TEXT EXCERPT:
View of the Campus of the University of Bayreuth, with the Bavarian Research Institute of Experimental Geochemistry and Geophysics (BGI) in the centre of the picture. Photo: UBT.

Earthquakes deep inside the Earth have puzzled researchers until now. Dr. Takayuki Ishii of the Bavarian Research Institute of Experimental Geochemistry and Geophysics (BGI) at the University of Bayreuth and Prof. Dr. Eiji Ohtani of Tohoku University in Japan, who has been connected to the BGI as a Humboldt Award winner, have now published in "Nature Geoscience" an explanation supported by high-pressure and high-temperature experiments: When a wet slab sinks into the Earth’s mantle, its olivine crystals remain dry down to a depth of about 600 kilometers. Here, phase transitions of these olivine crystals can trigger deep earthquakes and large slab deformation.

The lithosphere, the outermost shell of the Earth, consists of large-scale plates that are in constant motion. In particular, when an oceanic plate collides with a continental plate, subduction of the plate can occur: The oceanic plate pushes under the continental plate and sinks deeper and deeper into the Earth's interior. The subducting oceanic plate is called “slab”. At a depth of 410 kilometers, it reaches the transition zone between the upper and the lower mantle, which begins at a depth of 660 kilometers. It has long been known that deep earthquakes are associated with subduction processes. However, the exact cause of these earthquakes has remained mysterious until today. This is because a central assumption that would allow for a plausible explanation seemed paradoxical: Whereas a sinking slab is hydrous due to water from the sea, the mineral olivine, which is the main component of the slab, would have to remain dry on its way into the Earth's interior in order to trigger deep earthquakes by phase transitions.

The two researchers have now been able to verify precisely this assumption by using high-pressure and high-temperature experiments at BGI, a research centre of the University of Bayreuth: Down to a depth of about 600 kilometers, olivine actually remains dry, or more precisely: the water content of olivine crystals represents, down to this depth, only a millionth part of their mass and is therefore vanishingly small. The experiments clearly show that the water content of olivine in sinking slabs has been overestimated so far. The reason for this is that experiments in this regard have been carried out elsewhere at higher temperatures than actually exist in the slabs.

EXPLORE THE MATERIAL:
1. Reproduce the records from the line containing "Universidad de Chile" through the end of the records, changing every "Sternzeichen" to "Tierkreiszeichen" and keeping everything else the same. Leave the pictures out.
2. Carry on the text about deep earthquakes and dry olivine from the point where it stops.
The records are unrelated to the text on deep earthquakes.

[Transcribed page text]

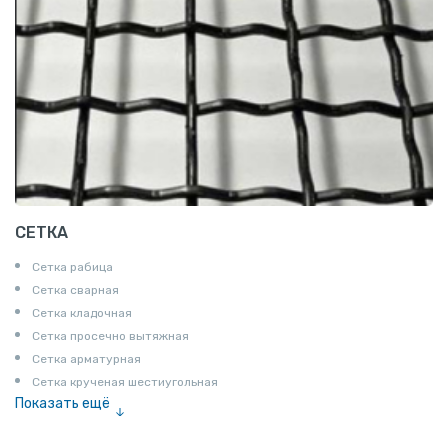
СЕТКА
Сетка рабица
Сетка сварная
Сетка кладочная
Сетка просечно вытяжная
Сетка арматурная
Сетка крученая шестиугольная
Показать ещё
Сетка тканая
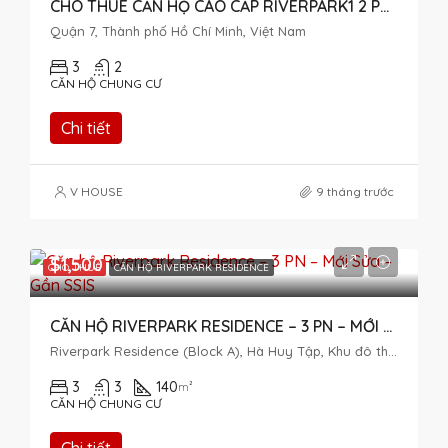
CHO THUÊ CĂN HỘ CAO CẤP RIVERPARK1 2 PHÒNG NGỦ
Quận 7, Thành phố Hồ Chí Minh, Việt Nam
3
2
CĂN HỘ CHUNG CƯ
Chi tiết
V HOUSE
9 tháng trước
$1,500
CHO THUÊ
CĂN HỘ RIVERPARK RESIDENCE
CĂN HỘ RIVERPARK RESIDENCE – 3 PN – MỚI SỬA – GẦN SSIS
Riverpark Residence (Block A), Hà Huy Tập, Khu đô thị Phú Mỹ Hưng, Tân Phong, District 7, Ho Chi Minh City, Vietnam
3
3
140
m²
CĂN HỘ CHUNG CƯ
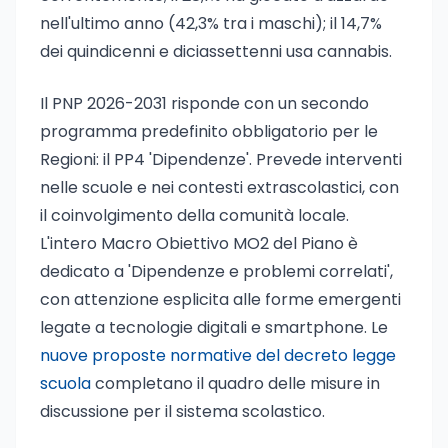
nell'ultimo anno (42,3% tra i maschi); il 14,7%
dei quindicenni e diciassettenni usa cannabis.
Il PNP 2026-2031 risponde con un secondo
programma predefinito obbligatorio per le
Regioni: il PP4 'Dipendenze'. Prevede interventi
nelle scuole e nei contesti extrascolastici, con
il coinvolgimento della comunità locale.
L'intero Macro Obiettivo MO2 del Piano è
dedicato a 'Dipendenze e problemi correlati',
con attenzione esplicita alle forme emergenti
legate a tecnologie digitali e smartphone. Le
nuove proposte normative del decreto legge
scuola
completano il quadro delle misure in
discussione per il sistema scolastico.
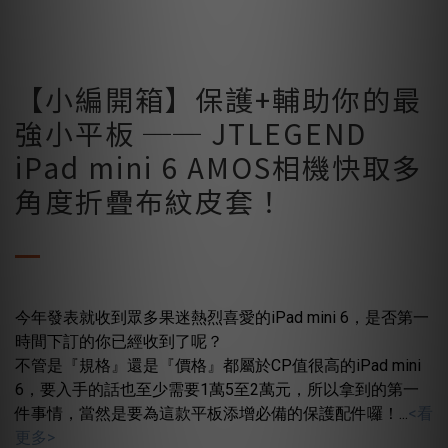
【小編開箱】保護+輔助你的最
強小平板 ── JTLEGEND
iPad mini 6 AMOS相機快取多
角度折疊布紋皮套！
今年發表就收到眾多果迷熱烈喜愛的iPad mini 6，是否第一
時間下訂的你已經收到了呢？
不管是『規格』還是『價格』都屬於CP值很高的iPad mini
6，要入手的話也至少需要1萬5至2萬元，所以拿到的第一
件事情，當然是要為這款平板添增必備的保護配件囉！...
<看
更多>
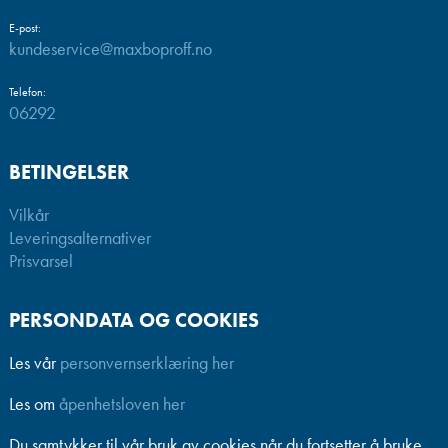
E-post:
kundeservice@maxboproff.no
Telefon:
06292
BETINGELSER
Vilkår
Leveringsalternativer
Prisvarsel
PERSONDATA OG COOKIES
Les vår
personvernserklæring her
Les om
åpenhetsloven her
Du samtykker til vår bruk av cookies når du fortsetter å bruke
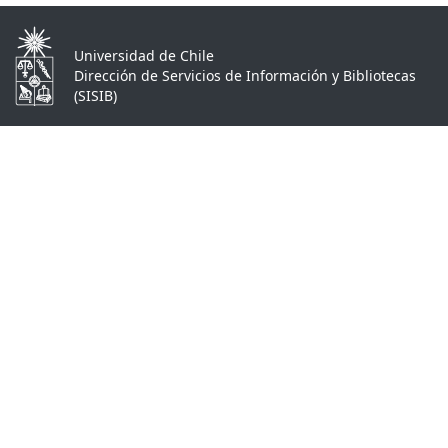
Universidad de Chile
Dirección de Servicios de Información y Bibliotecas
(SISIB)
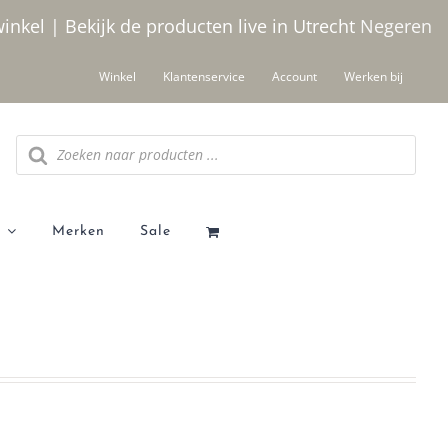
winkel | Bekijk de producten live in Utrecht
Negeren
Winkel
Klantenservice
Account
Werken bij
Producten
zoeken
Merken
Sale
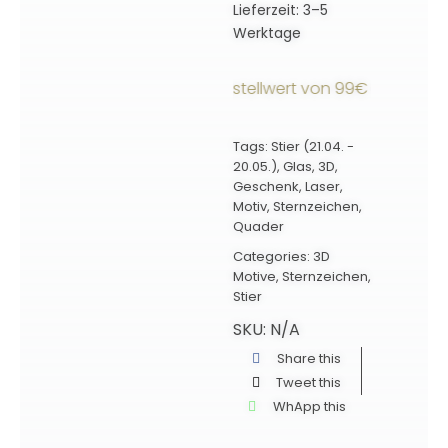
Lieferzeit:
3–5
Werktage
sandkostenfrei ab einem Bestellwert von 99€ innerhalb D
Tags:
Stier (21.04. -
20.05.)
,
Glas
,
3D
,
Geschenk
,
Laser
,
Motiv
,
Sternzeichen
,
Quader
Categories:
3D
Motive
,
Sternzeichen
,
Stier
SKU:
N/A
Share this
Tweet this
WhApp this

TASK RESPONSES:
1.
Universidad de Chile
Dirección de Servicios de Información y Bibliotecas
(SISIB)
winkel | Bekijk de producten live in Utrecht
Negeren
Winkel
Klantenservice
Account
Werken bij
Producten
zoeken
Merken
Sale
Lieferzeit:
3–5
Werktage
sandkostenfrei ab einem Bestellwert von 99€ innerhalb D
Tags:
Stier (21.04. -
20.05.)
,
Glas
,
3D
,
Geschenk
,
Laser
,
Motiv
,
Tierkreiszeichen
,
Quader
Categories:
3D
Motive
,
Tierkreiszeichen
,
Stier
SKU:
N/A
Share this
Tweet this
WhApp this

2.
Crucial for the newly detected explanation of deep earthquakes is another finding of the study: The hydrous minerals of the sinking slab absorb water on their way down. Apart from the dry olivine crystals, the slab is wet due to the existence of hydrous minerals. Right below 410 kilometers, the slab is exposed to an increasing temperature. As a result, dehydration sets in: The hydrous minerals in the slab release water molecules. The dry olivine crystals, which have persisted until then, now begin to absorb some of these water molecules. And this is exactly what eventually causes phase transitions: The olivine transforms into the minerals wadsleyite or ringwoodite. These phase transitions can lead to a sudden reduction in volume that triggers strong deep earthquakes, up to a depth of about 600 kilometers. The researchers have also found that the phase transitions can effect a softening of the slab due to incorporation of water into the minerals, significantly deforming it. Deformations of this kind have been detected in many sinking slabs by seismic observations.

"We are not suggesting in our study that phase transitions of olivine in the Earth's deep interior are the only triggers of deep earthquakes. There also appear to be earthquakes below 660 kilometers that cannot be explained by phase transitions of olivine. However, in the search for their causes, the temperature-induced dehydration of high pressure hydrous minerals which occurs in the transition zone to the lower mantle, could provide important clues," said Dr. Takayuki Ishii, corresponding author of the study.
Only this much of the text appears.